Le langage des fleurs recèle bien des mystères et la rose en est un merveilleux exemple. Selon l’encyclopédie des symboles, la rose « de façon quasi universelle, symbolise la joie de vivre, celle qui éclate à la fin de l’hiver et qui chante la victoire (ne fut-elle que provisoire) de la vie sur la mort. » Une belle manière de débuter l’année en mettant le focus sur l’enseigne « Au Nom de la Rose », le fleuriste atypique, dont le concept est celui de la monofleur.

Ces derniers jours, je passe régulièrement, rue du Cherche-Midi, où est installée l’une des boutiques ateliers de cette enseigne de passionnés de la rose en bouton. La fleur est souvent présentée en bouquets ronds, entourés de pétales, qui jonchent le sol ou les tables de présentation.
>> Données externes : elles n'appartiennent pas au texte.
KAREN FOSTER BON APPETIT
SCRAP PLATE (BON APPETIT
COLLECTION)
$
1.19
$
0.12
Les pétales d'Au nom de la rose - Photo Hélène Denamps

Créée en 1991, avec le soutien de la chanteuse Dany, « Au nom de la Rose » s’est développée autour du triptyque : esthétique, qualité, prix. Il serait possible d’y rajouter l’éthique, liée aux exigences sociales et environnementales imposées au fournisseurs, qui témoignent d’une longue liste de certifications et de labels tels que « Florecuador, KFC, VOPP, leaf, GobalGap, Forimark, MPS Trade ou ISO 9001.

 Une offre variée

De 60 à 100 variétés de roses en provenance de l’Equateur, du Kenya, de la Hollande ou de la France, pour les roses anciennes, sont proposées en boutique avec la garantie d’une durée de vie de cinq jours. La chaîne vend 20 millions de roses par an (une moyenne de 60 000 roses par jour), pour un chiffre d’affaires de 20M€ en 2010 (source Les Echos Entrepreneurs). Les produits dérivés, constitués principalement de cadeaux à offrir, comme des bougies parfumées, des parfums de maison, ou autres gourmandises à la rose représentent 11% du chiffre d’affaires.
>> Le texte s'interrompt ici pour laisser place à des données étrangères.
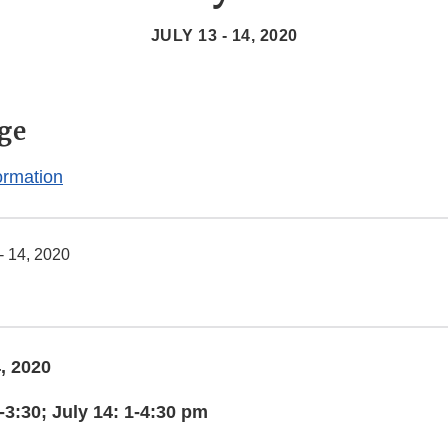
JULY 13 - 14, 2020
ge
ormation
- 14, 2020
, 2020
-3:30; July 14: 1-4:30 pm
Concept monofleur d'Au nom de la rose - Photo Hélène Denamps

 Un réseau international

Le réseau de cette enseigne raffinée et contemporaine compte aujourd’hui 84 boutiques réparties à travers le monde, dont 58 en France et 26 à l’international, tout en poursuivant une double stratégie de succursaliste et de franchiseur. « Nos axes de progression sont une politique de roses exclusives, un développement du réseau de boutiques et le développement de nouveautés produits » précise Farid Djouad-Guibert, directeur général d’ « Au nom de la Rose ». En 2011, Au Nom de la Rose envisage l’ouverture de 12 boutiques, dont 7 en France et 5 à l’étranger. Trois nouvelles implantations sont prévues à Moscou, ce qui portera à 14, le nombre de points de vente en Russie. Le site de vente en ligne, ouvert en 2000, fête cette année ses dix ans et réalise aujourd’hui entre 10 et 15% des ventes de l‘enseigne. Enfin, l’offre pourrait être renforcée par des roses de jardin, qui pourraient enchanter les amateurs de roses dans le monde entier.

 Fleurs et symbolique

Pour revenir au langage des fleurs, l’Encyclopédie des symboles (collection livre de poche) précise, que c’est « l’Antiquité, qui fait remonter l’origine de la rose à la mort d’Adonis, l’amant d’Aphrodite, dont le sang avait fait naître les premières roses rouges. La rose devint alors le symbole de l’amour.

Au XIIIème siècle, la poésie courtoise considérait la rose comme le symbole de l’amour terrestre, sublimé dans la première partie du « Roman de la Rose », écrite par Guillaume de Loris.

 Au XVIème siècle, Pierre de Ronsard invitait Cassandre à une ode célébrant jeunesse éphémère : « Mignonne, allons voir si la rose, Qui ce matin avoit desclose…. »

Bouquets ronds d'Au nom de la rose - Photo Hélène Denamps

Enfin, c’est au cours de la prospérité économique des années 1870, que la symbolique ludique du monde floral connut un essor considérable. La rose banche symbolisait l’amour éternellement pur, a rose rouge, le gage de l‘amour et de la fidélité, le bouton de rose avec épines, tous les espoirs et les doutes de l’amour naissant. Quant aux pétales de rose bancs, ils signifiaient un refus définitif. Les pétales de rose rouges, le « oui », qui scellait les destinées pour le pire et surtout pour le meilleur.